Relatively low costs, compared to major convention cities such as Chicago and New York, also help.

But the key reason for the city's convention success is its David L. Lawrence Convention Center, the first and largest meeting venue in the world to receive LEED certification for its low environmental impact. Opened in 2003, the centre has 250,000 square feet of space flooded with daylight, a contrast from artificially lit convention centres in other cities.

That environmental distinction is a sharp contrast to the city's dirty industrial past, which is still a stumbling block for potential visitors. "People who haven't been here have very low expectations," Davis says.

To fight that image, VisitPittsburgh pays for familiarization tours by potential convention organizers.

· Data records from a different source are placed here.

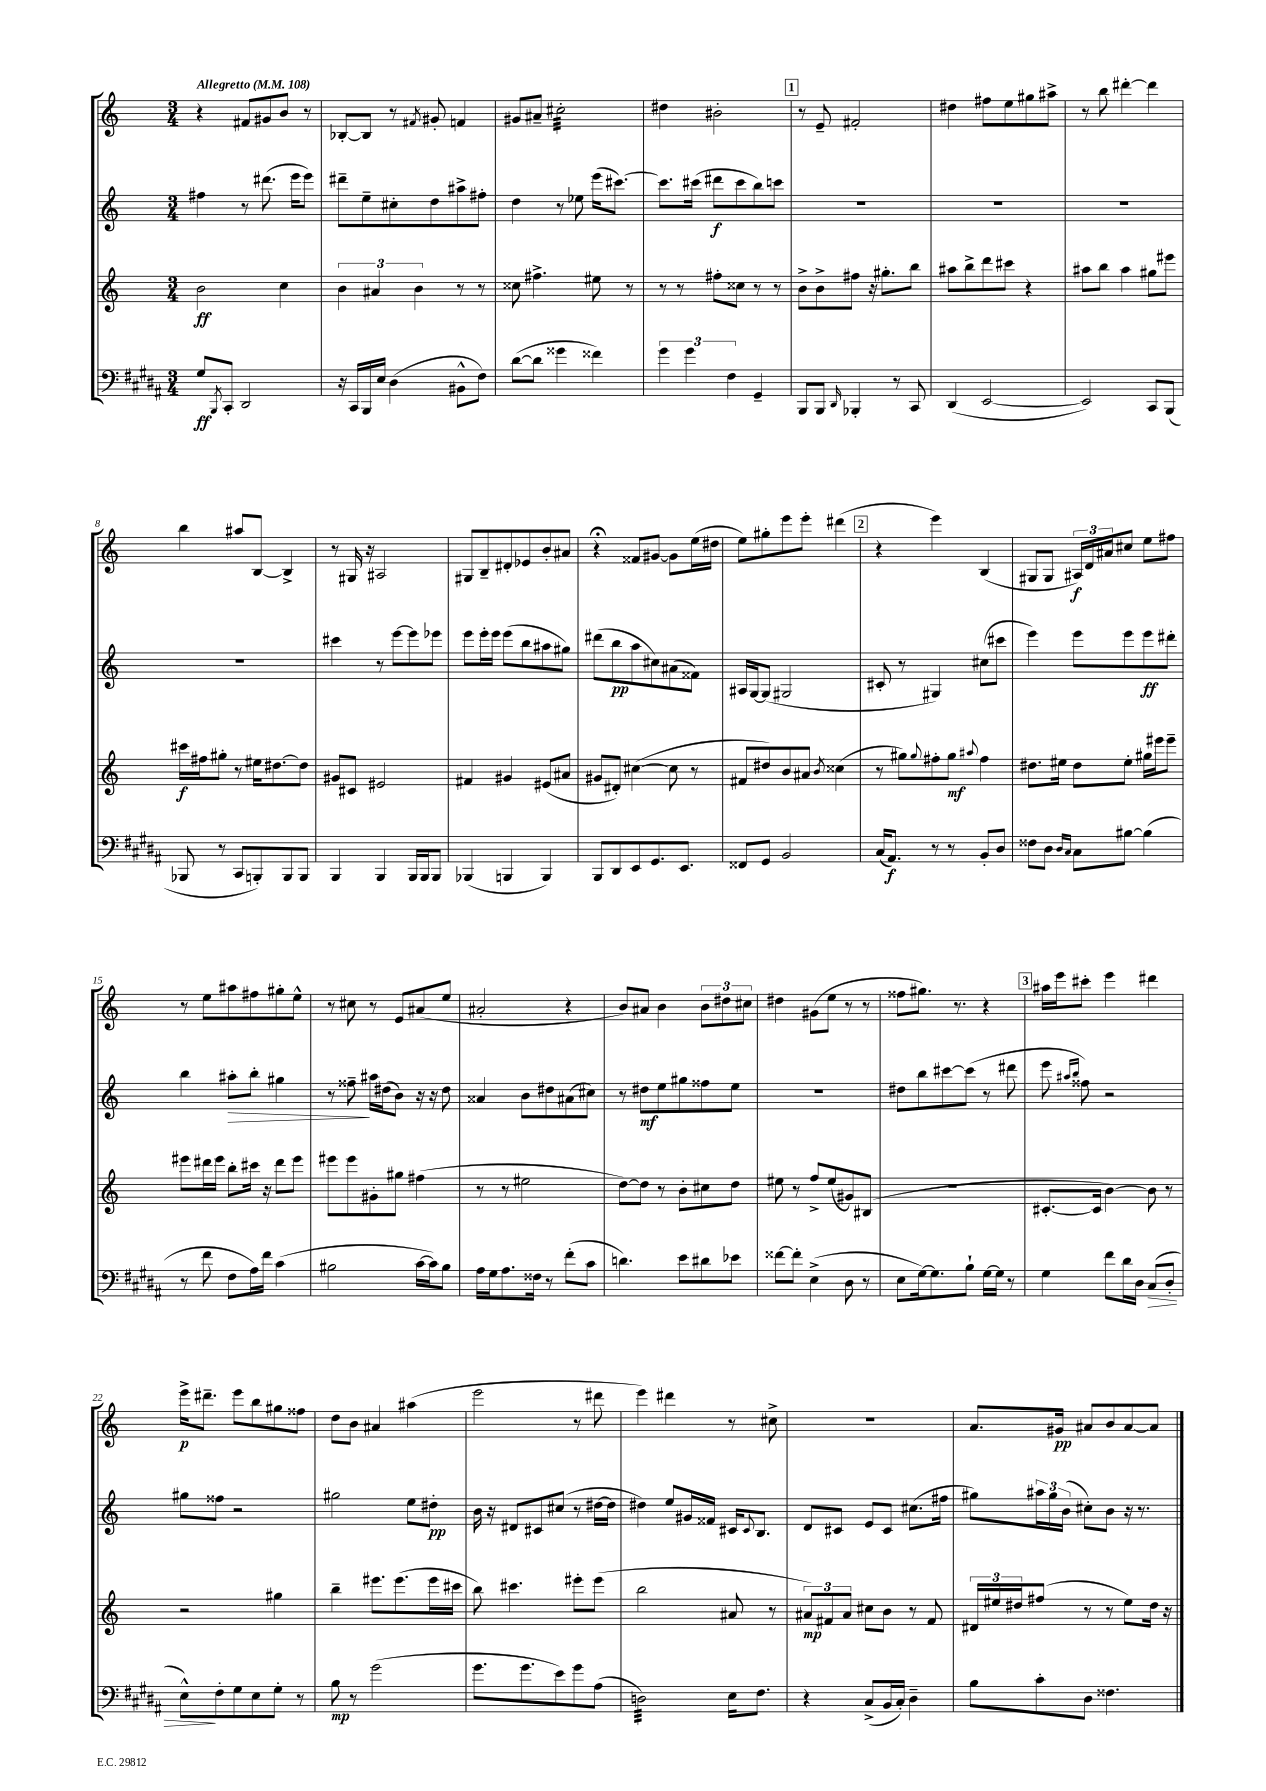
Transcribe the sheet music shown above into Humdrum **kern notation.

**kern	**kern	**kern	**kern
*staff4	*staff3	*staff2	*staff1
*clefF4	*clefG2	*clefG2	*clefG2
*k[f#c#g#d#a#]	*k[]	*k[]	*k[]
*M3/4	*M3/4	*M3/4	*M3/4
*MM108	*MM108	*MM108	*MM108
8G#/L	2b\	4ff#\	4r
8qBBB/	.	.	.
8CC#'/J	.	.	.
2DD#/	.	8r	8f#/L
.	.	(8.ddd#\	8g#/
.	4cc\	.	8b/J
.	.	16eee\LK	.
.	.	8eee\J)	8r
=	=	=	=
16r	6b\	8ddd#~\L	[8B-'/L
16CC#/LL	.	.	.
16BBB/	.	8ee~\	8B-/]J
.	6a#/	.	.
16E/JJ	.	.	.
(4D#\	.	8cc#'\	8r
.	6b\	.	.
.	.	.	8qf#/
.	.	8dd\	8g#'/
8BB#^^\L	8r	8aa#^\	4f/
8F#\J)	8r	8ff#'\J	.
=	=	=	=
([8d#\L	8cc##\	4dd\	8g#/L
8d#\]J	4.ff#^\	.	8a#~/J
4g##\	.	8r	2cc#'\
.	.	8ee-\	.
4f##\)	8ee#\	(16eee\LK	.
.	.	[8.ccc#\J)	.
.	8r	.	.
=	=	=	=
6g#\	8r	8.ccc#\]L	4dd#\
.	8r	.	.
6g#\	.	.	.
.	.	(16ccc#\Jk	.
.	8ff#'\L	8ddd#\L	2b#'\
6F#\	.	.	.
.	8cc##\J	8ccc#\	.
4GG#~/	8r	8bb\)	.
.	8r	8ccc\J	.
=	=	=	=
8BBB/L	8b^\L	2.r	8r
8BBB/J	8b^\	.	8e~/
16qqDD#/	.	.	.
4BBB-'/	8ff#\J	.	2f#'/
.	16r	.	.
.	8.gg#'\L	.	.
8r	.	.	.
8CC#/	8bb\J	.	.
=	=	=	=
(4DD#/	8aa#\L	2.r	4dd#\
.	8bb^\	.	.
[2EE/	8ddd\	.	8ff#\L
.	8ccc#\J	.	8ee\
.	4r	.	8gg#\
.	.	.	8aa#^\J
=	=	=	=
2EE/])	8aa#\L	2.r	8r
.	8bb\J	.	8bb\
.	4aa#\	.	[4ddd#'\
8CC#/L	8gg#\L	.	4ddd#\]
(8BBB/J	8eee#\J	.	.
=	=	=	=
8BBB-/	16ccc#\LL	2.r	4bb\
.	16ff#\J	.	.
8r	8gg#'\J	.	.
8CC#/L	8r	.	8aa#/L
8BBB'/)	16ee#\LK	.	[8B/J
.	[8.dd#\	.	.
8BBB/	.	.	4B^/]
8BBB/J	8dd#\]J	.	.
=	=	=	=
4BBB/	8g#/L	4ccc#\	8r
.	8c#/J	.	16G#/
.	.	.	16r
4BBB/	2e#/	8r	2A#/
.	.	[8eee\L	.
16BBB/LL	.	8eee\]	.
16BBB/J	.	.	.
8BBB/J	.	8eee-\J	.
=	=	=	=
(4BBB-/	4f#/	8eee\L	8G#/L
.	.	16eee'\L	8B~/
.	.	16eee\JJ	.
4BBB/	4g#/	(8eee\L	8d#'/
.	.	8bb\	8e-/
4BBB/)	(8e#/L	8aa#\	8b'/
.	8a#/J	8gg#\J)	8a#/J
=	=	=	=
8BBB/L	8g#/L	(8ddd#\L	4r;
8DD#/	8d#'/J)	8bb\	.
8EE/	([4cc#\	8aa\	8f##/L
8.GG#/	.	8cc#\)	[8g#/J
.	8cc#\]	(8a#\	8g#\]L
8.EE/J	.	.	.
.	8r	8f##\J)	(16ee\L
.	.	.	16dd#\JJ
=	=	=	=
8FF##/L	8f#/L	16A#/LL	8ee\L)
.	.	[16G/J	.
8GG#/J	8dd#/)	(8G/]J	8gg#'\
2BB/	8b/	2G#/	8eee\
.	8a#/J	.	8eee'\J
.	8qb/	.	.
.	(4cc##\	.	(4ddd#\
=	=	=	=
(16C#/LK	8r	8c#'/	4r
8.AA#/J)	.	.	.
.	8gg#\L)	8r	.
.	8qqgg#/	.	.
8r	8ff#'\	4G#/)	4eee\)
8r	8gg#\J	.	.
.	8qqaa#/	.	.
8BB'/L	4ff#\	(8cc#\L	(4B/
8D#/J	.	8ccc#\J	.
=	=	=	=
8F##\L	8.dd#\L	4eee\)	8G#/L
8D#\J	.	.	8G#/J
.	16ee#\Jk	.	.
16qqD#/LL	.	.	.
16qqC#/JJ	.	.	.
8C#\L	8dd#\L	8eee\L	24A#/LL)
.	.	.	24d/
.	.	.	24a#/J
[8B#\J	8ee#'\J	8eee\	8cc#/J
(4B#\]	16gg#\LL	8eee\	8ee\L
.	16eee#\J	.	.
.	8eee#~\J	8ddd#'\J	8ff#\J
=	=	=	=
8r	8eee#\L	4bb\	8r
8f#\	16ddd#\L	.	8ee\L
.	16eee#\JJ	.	.
8F#\L	8bb'\L	8aa#'\L	8aa#\
16A#\L)	16ccc#\Jk	8bb'\J	8ff#\
16f#\JJ	16r	.	.
(4c#\	8ddd#\L	4gg#\	8gg#'\
.	8eee#\J	.	8ee^^\J
=	=	=	=
2B#\	8eee#\L	8r	8r
.	8eee#\	8ff##~\	8cc#\
.	8g#'\	16aa#\LL	8r
.	.	(16dd#\J	.
.	8gg#\J	8b\J)	8e/L
[16c#\LL	(4ff#\	16r	(8a#/
16c#\]J)	.	16r	.
8B#\J	.	8dd#\	8ee/J
=	=	=	=
16A#\LL	8r	4a##/	2a#'/
16G#\J	.	.	.
8.A#\	8r	.	.
.	2ee#\	8b\L	.
16F##\Jk	.	.	.
8r	.	8dd#\	.
(8f#'\L	.	(8a#\	4r
8c#\J	.	8cc#\J)	.
=	=	=	=
4.d\)	[8dd\L)	8r	8b/L)
.	8dd\]J	8dd#\L	8a#/J
.	8r	8ee\	4b\
8e\L	8b'\L	8gg#\	.
8d#\	8cc#\	8ff##\	12b\L
.	.	.	12dd#\
8e-\J	8dd\J	8ee\J	.
.	.	.	12cc#\J
=	=	=	=
[8f##\L	8ee#\	2.r	4dd#\
8f##'\]J	8r	.	.
(4E^\	8ff^/L	.	(8g#\L
.	(8ee#/	.	8ee\J
8D#\	8g#/)	.	8r
8r	(8B#/J	.	8r
=	=	=	=
8E\L	2.r	8dd#\L	8ff##\L
[16G#\k)	.	8bb\	8.gg#\J)
8.G#\]	.	.	.
.	.	[8ccc#\	.
.	.	.	8.r
8B`\J	.	(8ccc#\]J	.
[16G#\LL	.	8r	4r
16G#\]JJ	.	.	.
8r	.	8ddd#\	.
=	=	=	=
4G#\	[8.c#'/L	8eee\	16aa#\LL
.	.	.	16eee\J
.	.	16qqaa#/LL	.
.	.	16qqbb/JJ	.
.	.	8ff##\)	8ccc#'\J
.	16c#/]Jk	.	.
8f#\L	[4b\)	2r	4eee\
16d#\L	.	.	.
16D#\JJ	.	.	.
(8C#/L	8b\]	.	4ddd#\
8D#'/J	8r	.	.
=	=	=	=
8E^^\L)	2r	8gg#\L	16eee^\LK
.	.	.	8.ddd#~\J
8F#'\	.	8ff##\J	.
8G#\	.	2r	8eee\L
8E\	.	.	8bb\
8G#'\J	4gg#\	.	8gg#\
8r	.	.	8ff##\J
=	=	=	=
8B\	4bb~\	2gg#\	8dd\L
8r	.	.	8b\J
(2g#\	8.eee#\L	.	4a#/
.	(8.eee#\	.	.
.	.	8ee\L	(4aa#\
.	16eee#\L	8dd#'\J	.
.	16ccc#\JJ	.	.
=	=	=	=
8.g#\L	8bb\)	16b\	2eee\
.	.	16r	.
.	4.ccc#\	8d#/L	.
8.g#\	.	.	.
.	.	8c#/	.
8e\)	.	(8cc#/J	.
8g#\	8eee#'\L	8r	8r
(8A#\J	(8eee#\J	[16dd#\LL	8ddd#\
.	.	16dd#\]JJ	.
=	=	=	=
2D\)	2bb\	4dd#\)	4eee\)
.	.	8ee/L	4ddd#\
.	.	16g#/L	.
.	.	16f##/JJ	.
16E\LK	8a#/	16c#/LK	8r
.	.	8qqc#/	.
8.F#\J	.	8.B/J	.
.	8r	.	8cc#^\
=	=	=	=
4r	12a#/L)	8d/L	2.r
.	12f#/	.	.
.	.	8c#/J	.
.	12a#/J	.	.
(8C#^/L	8cc#\L	8e/L	.
16BB/L	8b\J	8c#/J	.
16C#'/JJ)	.	.	.
4D#~\	8r	(8.cc#\L	.
.	8f#/	.	.
.	.	16ff#\Jk	.
=	=	=	=
8B\L	24d#/LL	8gg#\L)	8.a/L
.	24ee#/	.	.
.	24dd#/J	.	.
8c#'\	(8ff#/J	24aa#\L	.
.	.	24gg#\	.
.	.	.	16g#/Jk
.	.	(24b\JJ	.
8D#\J	8r	8cc#'\L)	8a#/L
4.F##\	8r	8b\J	8b/
.	8ee#\L)	16r	[8a#/
.	.	8.r	.
.	16dd#\Jk	.	8a#/]J
.	16r	.	.
==	==	==	==
*-	*-	*-	*-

One stumbling block in the effort to attract larger conventions is the lack of a hotel within the Lawrence Center. A developer selected to build a 500-room hotel pulled out recently, and city officials won't look for a new builder until economic conditions improve.

Still, with 4,000 rooms downtown, most conventions can find enough room in Pittsburgh to hold their events there, Davis says.

Sports and gambling offer two more drawing cards. Pittsburgh promotes its three professional sports teams, a group that includes the current Stanley Cup-champion Penguins.

And soon the new Rivers Casino, which sits on the bank of the Ohio River, will lure gamblers. "It's a beautiful place. That will be a big draw," says Herbert Soltman, a long-time Pittsburgh businessman who is spending his retirement working for an agency to host international visitors. "Pittsburgh is one of the country's best kept secrets."